Fermiamo la democrazia diretta, nel baratro

images-2L’invocazione dei partiti rivolta a Giorgio Napolitano perché accettasse la  ricandidatura alla Presidenza della Repubblica ha ben più che mostrato l’inconsistenza del Partito Democratico, ha decretato il fallimento della democrazia parlamentare. Lo straordinario potere già esercitato dal Presidente della Repubblica in questi ultime settimane, che è seguito alla fine della illusione bipolarista decretata dagli esiti elettorali, ha rivelato l’immaturità del sistema parlamentare italiano, incapace di costruire una unità a fondamento di un governo, mostrandosi diviso tra nostalgie ideologiche e interessi di casta.

La futura sinistra italiana, che pure emergerà da queste macerie, prenda atto degli esiti delle ultime elezioni che hanno mostrato come il nostro paese abbia ancora bisogno di un populismo per essere governato e che i populismi vanno essi stessi governati. Dunque, metta al più presto nella propria agenda politica tra le altre priorità anche quella di una radicale riforma costituzionale che contempli il passaggio ad una forma di Repubblica presidenziale (modello francese o modello americano?). Di fronte al diffondersi di vecchi populismi e al sorgerne di nuovi, il futuro partito della sinistra non dovrà commettere l’errore (come avvenuto più volte in passato, per esempio sulle questioni dell’immigrazione, della sicurezza, delle tasse…) di abbandonare il tema delle riforme costituzionali agli interessi equivoci di una destra ignorante e populista.

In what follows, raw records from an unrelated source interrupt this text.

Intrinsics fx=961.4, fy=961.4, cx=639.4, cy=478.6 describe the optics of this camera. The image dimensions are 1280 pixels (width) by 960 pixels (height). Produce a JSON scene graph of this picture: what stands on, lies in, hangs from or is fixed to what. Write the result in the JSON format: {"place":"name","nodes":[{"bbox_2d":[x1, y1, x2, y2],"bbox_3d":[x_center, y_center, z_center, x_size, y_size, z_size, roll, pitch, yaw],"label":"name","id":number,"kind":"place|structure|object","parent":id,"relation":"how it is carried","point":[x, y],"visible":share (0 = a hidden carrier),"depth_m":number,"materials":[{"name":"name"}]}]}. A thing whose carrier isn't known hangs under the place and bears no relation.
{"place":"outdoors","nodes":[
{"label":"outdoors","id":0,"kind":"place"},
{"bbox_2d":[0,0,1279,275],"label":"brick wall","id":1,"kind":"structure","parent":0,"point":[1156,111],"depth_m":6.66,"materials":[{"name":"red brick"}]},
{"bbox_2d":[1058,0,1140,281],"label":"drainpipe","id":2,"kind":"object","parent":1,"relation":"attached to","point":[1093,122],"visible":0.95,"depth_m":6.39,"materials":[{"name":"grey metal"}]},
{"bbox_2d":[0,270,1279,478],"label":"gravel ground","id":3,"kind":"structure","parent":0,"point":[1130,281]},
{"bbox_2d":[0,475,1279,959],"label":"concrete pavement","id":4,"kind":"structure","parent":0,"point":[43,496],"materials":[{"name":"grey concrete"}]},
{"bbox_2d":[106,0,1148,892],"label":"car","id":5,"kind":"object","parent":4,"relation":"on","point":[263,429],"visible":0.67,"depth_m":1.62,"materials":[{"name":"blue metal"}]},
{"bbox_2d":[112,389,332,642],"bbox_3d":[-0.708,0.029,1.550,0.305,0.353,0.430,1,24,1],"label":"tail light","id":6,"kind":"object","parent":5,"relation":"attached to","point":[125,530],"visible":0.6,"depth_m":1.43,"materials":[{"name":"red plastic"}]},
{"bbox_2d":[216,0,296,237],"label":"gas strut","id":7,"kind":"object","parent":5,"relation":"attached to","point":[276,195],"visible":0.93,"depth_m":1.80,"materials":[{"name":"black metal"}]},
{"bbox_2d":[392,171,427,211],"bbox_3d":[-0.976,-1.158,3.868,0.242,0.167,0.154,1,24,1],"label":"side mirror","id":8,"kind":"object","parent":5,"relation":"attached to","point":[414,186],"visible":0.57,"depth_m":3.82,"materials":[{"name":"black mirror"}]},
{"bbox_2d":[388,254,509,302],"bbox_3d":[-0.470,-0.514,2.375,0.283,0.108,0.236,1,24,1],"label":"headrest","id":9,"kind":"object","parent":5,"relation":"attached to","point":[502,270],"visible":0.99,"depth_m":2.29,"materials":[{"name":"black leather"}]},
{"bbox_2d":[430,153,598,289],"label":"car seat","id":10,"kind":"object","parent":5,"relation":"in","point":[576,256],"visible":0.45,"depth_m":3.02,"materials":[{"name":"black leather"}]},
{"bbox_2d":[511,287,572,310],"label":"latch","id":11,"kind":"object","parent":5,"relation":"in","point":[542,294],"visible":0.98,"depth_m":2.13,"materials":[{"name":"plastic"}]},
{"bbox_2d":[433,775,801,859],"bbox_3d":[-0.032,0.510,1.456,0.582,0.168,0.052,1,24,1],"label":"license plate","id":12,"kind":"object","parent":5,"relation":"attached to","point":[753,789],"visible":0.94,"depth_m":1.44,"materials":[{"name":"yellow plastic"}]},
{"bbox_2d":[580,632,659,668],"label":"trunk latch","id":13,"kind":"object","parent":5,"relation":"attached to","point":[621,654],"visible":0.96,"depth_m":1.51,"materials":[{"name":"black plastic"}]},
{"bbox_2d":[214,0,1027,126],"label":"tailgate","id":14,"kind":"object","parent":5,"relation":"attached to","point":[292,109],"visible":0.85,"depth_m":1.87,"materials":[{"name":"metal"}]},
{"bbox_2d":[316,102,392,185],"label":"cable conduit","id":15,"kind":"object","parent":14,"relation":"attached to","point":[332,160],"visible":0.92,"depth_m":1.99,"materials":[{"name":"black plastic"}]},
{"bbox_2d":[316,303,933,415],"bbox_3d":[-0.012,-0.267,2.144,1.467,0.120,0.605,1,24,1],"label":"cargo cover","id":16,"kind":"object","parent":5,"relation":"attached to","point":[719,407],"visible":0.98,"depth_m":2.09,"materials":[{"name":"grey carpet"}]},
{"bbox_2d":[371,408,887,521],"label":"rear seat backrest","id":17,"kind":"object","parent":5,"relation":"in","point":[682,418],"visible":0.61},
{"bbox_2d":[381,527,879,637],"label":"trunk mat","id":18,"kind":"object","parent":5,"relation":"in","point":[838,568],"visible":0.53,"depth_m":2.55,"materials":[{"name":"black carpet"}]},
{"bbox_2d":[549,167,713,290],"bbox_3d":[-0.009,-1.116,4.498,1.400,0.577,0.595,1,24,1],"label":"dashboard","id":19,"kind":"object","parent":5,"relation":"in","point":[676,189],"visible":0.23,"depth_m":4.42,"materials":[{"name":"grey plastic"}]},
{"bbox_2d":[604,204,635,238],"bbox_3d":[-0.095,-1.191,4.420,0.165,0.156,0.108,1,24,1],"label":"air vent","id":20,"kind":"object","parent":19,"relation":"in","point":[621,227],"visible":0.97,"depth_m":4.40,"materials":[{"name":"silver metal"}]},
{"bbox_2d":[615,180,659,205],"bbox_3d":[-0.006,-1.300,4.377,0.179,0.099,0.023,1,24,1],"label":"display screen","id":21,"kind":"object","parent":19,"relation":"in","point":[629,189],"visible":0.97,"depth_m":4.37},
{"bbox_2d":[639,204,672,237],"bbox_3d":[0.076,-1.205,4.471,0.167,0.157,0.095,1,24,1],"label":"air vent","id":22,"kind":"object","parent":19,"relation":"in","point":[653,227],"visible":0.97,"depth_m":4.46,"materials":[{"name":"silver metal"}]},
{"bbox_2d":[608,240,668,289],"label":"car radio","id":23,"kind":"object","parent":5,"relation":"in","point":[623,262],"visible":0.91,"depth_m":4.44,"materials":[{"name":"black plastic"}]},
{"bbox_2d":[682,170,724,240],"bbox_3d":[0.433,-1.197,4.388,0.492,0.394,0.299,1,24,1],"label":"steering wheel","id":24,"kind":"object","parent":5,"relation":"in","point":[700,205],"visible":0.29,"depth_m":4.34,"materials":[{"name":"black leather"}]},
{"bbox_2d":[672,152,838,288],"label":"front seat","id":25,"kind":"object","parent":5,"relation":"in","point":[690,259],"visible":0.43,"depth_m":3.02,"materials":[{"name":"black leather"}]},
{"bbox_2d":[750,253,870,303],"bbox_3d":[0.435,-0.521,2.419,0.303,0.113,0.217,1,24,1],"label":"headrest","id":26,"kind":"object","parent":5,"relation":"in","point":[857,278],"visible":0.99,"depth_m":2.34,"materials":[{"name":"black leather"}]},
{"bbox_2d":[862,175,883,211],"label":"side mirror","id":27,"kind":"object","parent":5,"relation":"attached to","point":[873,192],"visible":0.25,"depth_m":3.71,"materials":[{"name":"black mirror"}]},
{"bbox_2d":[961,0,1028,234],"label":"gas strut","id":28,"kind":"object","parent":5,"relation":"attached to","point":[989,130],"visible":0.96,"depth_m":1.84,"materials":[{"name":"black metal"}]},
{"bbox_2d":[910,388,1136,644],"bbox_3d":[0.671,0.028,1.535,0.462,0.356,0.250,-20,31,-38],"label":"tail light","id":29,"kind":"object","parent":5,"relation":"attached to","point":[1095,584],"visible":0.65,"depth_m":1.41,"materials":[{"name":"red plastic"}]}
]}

La capacità di ascolto della crescente insofferenza che il popolo mostra da anni, non solo causata dalla crescita delle diseguaglianze economiche, non solo per il mancato riconoscimento di alcuni diritti, non solo per la perdita di quanto è più fondante esista per la dignità umana ovvero l’aspettativa di un futuro migliore,  ma anche per la frustrazione derivante dal non essere considerati come cittadini  che intendono partecipare alle scelte per il proprio paese, questa capacità di ascolto dunque deciderà della affermazione politica e di conseguenza elettorale del futuro partito della sinistra italiana.

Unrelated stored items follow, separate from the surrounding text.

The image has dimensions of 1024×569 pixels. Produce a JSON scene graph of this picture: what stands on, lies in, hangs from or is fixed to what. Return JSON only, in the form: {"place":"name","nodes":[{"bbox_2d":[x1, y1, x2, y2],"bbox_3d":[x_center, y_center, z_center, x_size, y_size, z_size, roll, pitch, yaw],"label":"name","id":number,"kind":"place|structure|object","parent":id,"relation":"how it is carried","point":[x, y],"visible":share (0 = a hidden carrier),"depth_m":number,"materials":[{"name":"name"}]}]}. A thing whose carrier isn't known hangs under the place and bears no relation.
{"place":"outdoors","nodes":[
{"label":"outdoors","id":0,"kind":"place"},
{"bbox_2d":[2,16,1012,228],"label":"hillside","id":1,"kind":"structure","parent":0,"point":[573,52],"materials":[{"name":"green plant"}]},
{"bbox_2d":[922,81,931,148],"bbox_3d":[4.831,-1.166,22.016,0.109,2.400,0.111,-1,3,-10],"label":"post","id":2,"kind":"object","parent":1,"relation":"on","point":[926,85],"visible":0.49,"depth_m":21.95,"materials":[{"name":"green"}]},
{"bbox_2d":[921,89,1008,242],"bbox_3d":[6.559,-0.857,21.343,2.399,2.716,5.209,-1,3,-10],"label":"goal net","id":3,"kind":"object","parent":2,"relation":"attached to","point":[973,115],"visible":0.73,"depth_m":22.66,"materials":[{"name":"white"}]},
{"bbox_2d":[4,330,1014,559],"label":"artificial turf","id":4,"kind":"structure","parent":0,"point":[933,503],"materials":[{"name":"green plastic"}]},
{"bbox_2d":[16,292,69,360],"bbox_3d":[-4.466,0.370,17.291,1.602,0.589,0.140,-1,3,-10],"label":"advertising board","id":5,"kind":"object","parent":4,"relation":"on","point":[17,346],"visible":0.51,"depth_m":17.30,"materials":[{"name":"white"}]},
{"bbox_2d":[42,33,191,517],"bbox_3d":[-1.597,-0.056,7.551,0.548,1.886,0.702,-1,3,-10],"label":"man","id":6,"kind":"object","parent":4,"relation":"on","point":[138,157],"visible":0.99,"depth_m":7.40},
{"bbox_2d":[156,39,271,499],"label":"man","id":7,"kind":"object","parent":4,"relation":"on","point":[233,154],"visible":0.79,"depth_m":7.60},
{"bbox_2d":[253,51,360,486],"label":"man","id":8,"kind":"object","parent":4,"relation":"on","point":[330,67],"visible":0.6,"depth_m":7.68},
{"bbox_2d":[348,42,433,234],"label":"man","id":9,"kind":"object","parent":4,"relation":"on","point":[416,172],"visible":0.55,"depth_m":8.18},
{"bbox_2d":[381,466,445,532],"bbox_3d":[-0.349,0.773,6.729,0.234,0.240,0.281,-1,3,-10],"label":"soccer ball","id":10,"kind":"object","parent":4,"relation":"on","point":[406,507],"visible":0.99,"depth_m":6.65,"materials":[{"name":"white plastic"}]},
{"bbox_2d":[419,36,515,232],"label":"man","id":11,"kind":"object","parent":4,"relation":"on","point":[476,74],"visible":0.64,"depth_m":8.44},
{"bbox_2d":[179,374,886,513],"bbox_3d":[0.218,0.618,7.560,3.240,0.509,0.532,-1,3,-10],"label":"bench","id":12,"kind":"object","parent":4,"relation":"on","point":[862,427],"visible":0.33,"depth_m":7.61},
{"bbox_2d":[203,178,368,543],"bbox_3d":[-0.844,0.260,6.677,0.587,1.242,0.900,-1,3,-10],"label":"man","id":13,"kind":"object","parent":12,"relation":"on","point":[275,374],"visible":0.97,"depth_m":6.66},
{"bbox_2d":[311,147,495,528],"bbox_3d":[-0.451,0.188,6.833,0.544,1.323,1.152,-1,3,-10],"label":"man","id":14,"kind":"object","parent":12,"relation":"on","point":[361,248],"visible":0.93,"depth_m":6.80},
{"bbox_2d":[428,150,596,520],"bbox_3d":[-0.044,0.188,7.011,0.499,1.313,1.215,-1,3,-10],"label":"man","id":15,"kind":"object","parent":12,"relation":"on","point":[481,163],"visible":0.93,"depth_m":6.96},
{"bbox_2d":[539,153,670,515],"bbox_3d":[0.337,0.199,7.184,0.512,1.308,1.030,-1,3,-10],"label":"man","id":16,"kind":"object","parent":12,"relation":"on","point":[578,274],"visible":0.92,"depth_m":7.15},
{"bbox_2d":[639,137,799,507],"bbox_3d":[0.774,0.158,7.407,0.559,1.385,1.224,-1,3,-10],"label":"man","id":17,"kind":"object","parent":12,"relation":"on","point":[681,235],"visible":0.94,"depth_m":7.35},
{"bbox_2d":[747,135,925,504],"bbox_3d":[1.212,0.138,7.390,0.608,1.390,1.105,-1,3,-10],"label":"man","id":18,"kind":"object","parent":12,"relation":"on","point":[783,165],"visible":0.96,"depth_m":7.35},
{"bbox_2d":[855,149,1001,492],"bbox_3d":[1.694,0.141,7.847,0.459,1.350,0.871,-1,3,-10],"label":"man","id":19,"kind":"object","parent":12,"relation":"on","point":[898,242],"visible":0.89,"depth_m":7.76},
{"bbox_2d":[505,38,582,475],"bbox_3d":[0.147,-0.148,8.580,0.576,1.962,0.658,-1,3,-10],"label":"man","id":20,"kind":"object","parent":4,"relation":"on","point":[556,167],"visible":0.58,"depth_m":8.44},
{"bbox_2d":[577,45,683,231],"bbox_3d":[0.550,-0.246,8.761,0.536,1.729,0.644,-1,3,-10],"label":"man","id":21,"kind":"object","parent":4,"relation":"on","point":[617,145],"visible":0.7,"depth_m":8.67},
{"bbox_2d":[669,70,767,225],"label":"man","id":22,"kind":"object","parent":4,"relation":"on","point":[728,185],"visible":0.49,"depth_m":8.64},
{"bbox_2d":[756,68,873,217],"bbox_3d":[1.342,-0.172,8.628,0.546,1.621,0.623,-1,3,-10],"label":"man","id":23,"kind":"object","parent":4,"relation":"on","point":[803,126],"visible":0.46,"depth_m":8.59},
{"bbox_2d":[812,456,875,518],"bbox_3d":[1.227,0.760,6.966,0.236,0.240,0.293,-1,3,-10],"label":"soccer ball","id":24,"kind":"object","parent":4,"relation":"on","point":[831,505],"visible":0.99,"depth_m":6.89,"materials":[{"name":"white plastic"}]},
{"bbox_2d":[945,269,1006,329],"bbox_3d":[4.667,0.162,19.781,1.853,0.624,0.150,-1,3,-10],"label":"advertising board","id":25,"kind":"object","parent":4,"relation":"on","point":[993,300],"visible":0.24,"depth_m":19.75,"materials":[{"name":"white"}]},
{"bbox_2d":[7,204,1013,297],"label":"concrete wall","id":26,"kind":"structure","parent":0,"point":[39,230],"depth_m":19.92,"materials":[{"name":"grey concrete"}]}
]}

Presidenza, Segretario e Segreteria dimessi: che ne sarà del PD?  Deve interessare la brace non la cenere. I soggetti in grado di costruire questa nuova realtà politica sono evidentemente già esistenti, non solo nella società civile ma anche all’interno degli stessi partiti che oggi si collocano a sinistra. Essi hanno solo bisogno di liberarsi della vecchia nomenclatura e di buona parte della loro cultura ideologica che li ha formati. La dissoluzione della nomenclatura e delle sue incrostazioni ideologiche sono processi già al lavoro, occorre avere il coraggio di accelerare il fenomeno prendendo atto che l’idea di mantenere all’interno di un Partito Democratico anime e personalità così diverse è sbagliato e che è giunto il momento che le correnti divorzino ed ognuna segua il proprio destino. Non si deve temere la scissione di un partito quanto piuttosto la forzata convivenza in esso di opinioni e visioni tanto diverse.

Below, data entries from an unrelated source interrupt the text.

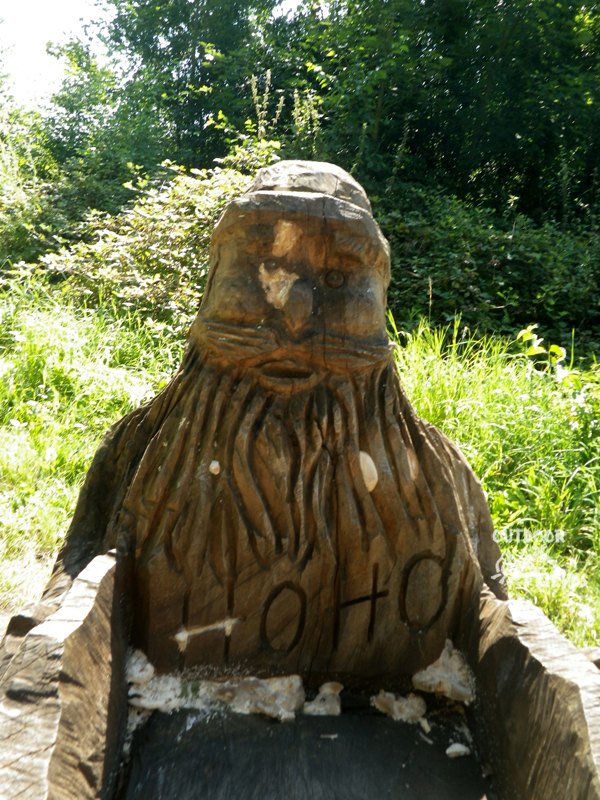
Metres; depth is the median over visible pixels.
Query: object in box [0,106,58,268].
shrub
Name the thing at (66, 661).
wooden chair
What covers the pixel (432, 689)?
fungus
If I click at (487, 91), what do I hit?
tree
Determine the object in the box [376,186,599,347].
shrub
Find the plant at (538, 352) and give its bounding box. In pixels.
[515,326,566,377]
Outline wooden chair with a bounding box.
[0,164,599,799]
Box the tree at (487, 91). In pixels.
[297,0,599,224]
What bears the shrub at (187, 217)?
on the grass at (464, 397)
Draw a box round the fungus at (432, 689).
[412,641,473,705]
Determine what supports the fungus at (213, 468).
attached to the wooden chair
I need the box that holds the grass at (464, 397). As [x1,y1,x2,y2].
[0,283,599,654]
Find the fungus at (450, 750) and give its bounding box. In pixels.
[446,742,469,757]
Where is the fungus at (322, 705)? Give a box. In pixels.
[303,682,343,715]
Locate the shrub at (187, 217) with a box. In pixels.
[27,141,279,326]
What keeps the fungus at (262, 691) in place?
on the wooden chair
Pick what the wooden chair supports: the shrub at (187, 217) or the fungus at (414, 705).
the fungus at (414, 705)
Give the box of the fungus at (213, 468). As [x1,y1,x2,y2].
[208,460,220,474]
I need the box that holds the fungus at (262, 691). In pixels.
[213,673,304,720]
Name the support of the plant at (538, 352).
on the grass at (464, 397)
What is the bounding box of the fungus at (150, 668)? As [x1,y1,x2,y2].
[127,649,182,710]
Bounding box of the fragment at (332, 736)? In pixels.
[320,733,337,739]
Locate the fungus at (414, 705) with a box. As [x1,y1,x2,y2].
[371,690,427,722]
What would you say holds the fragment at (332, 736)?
on the wooden chair
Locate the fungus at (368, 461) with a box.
[358,450,377,492]
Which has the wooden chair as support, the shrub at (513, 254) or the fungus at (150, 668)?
the fungus at (150, 668)
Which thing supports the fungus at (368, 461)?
attached to the wooden chair
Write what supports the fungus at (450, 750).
on the wooden chair
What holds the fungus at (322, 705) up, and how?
on the wooden chair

Matteo Renzi si liberi e persegua la conquista del centro-sinistra muovendosi tatticamente dalla sinistra ma avendo strategicamente il centro come fine. Quanto alla ricostruzione di un partito della sinistra a Fabrizio Barca l’onere della prova di realizzare un partito nuovo per un buon governo con a fianco Nichi Vendola, emendato dall’errore commesso di essersi separato dal PD avendo così consentito a Renzi di proporsi come il riformatore. Con la consapevolezza che quando la testa (Barca) si mantiene troppo a lungo  separata dal cuore (Vendola) è la pancia a prendere il sopravvento (il populismo di destra).

Siamo giunti a condizioni di precarietà del nostro regime democratico, analoghe a quelle che caratterizzarono la sua nascita nel dopo guerra: abbiamo per ciò bisogno di una nuova Assemblea Costituente che sia promossa dal nuovo partito della sinistra e da questo ispirata.